_Problem requirements_.
Go through the data below and transcribe it exactly. Omit the images.

Page layout parsing data
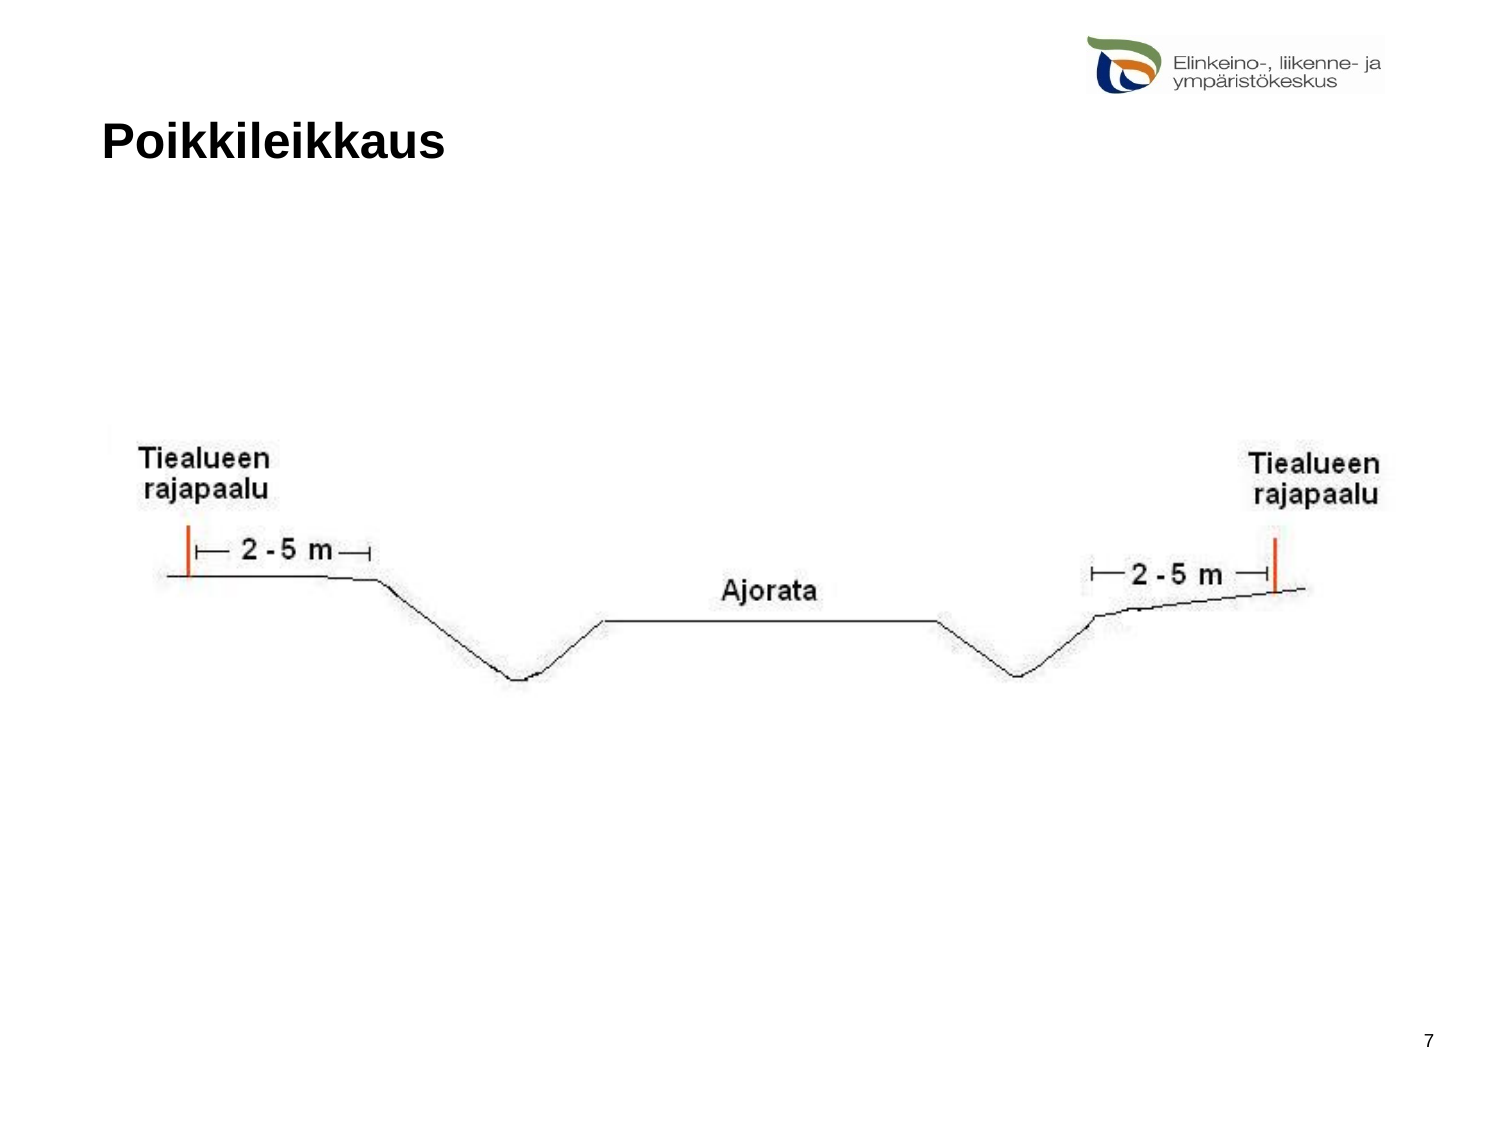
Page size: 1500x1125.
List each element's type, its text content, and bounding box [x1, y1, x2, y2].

picture [1086, 35, 1385, 94]
title Poikkileikkaus [86, 101, 1382, 203]
picture [94, 397, 1406, 728]
slide_number 7 [1386, 1020, 1435, 1063]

_Problem solution_.
Page size: 1500x1125.
List each element's type, its text content, and bounding box [x1, y1, x2, y2].

picture [1086, 35, 1385, 94]
title Poikkileikkaus [86, 101, 1382, 203]
picture [94, 397, 1406, 728]
slide_number 7 [1386, 1020, 1435, 1063]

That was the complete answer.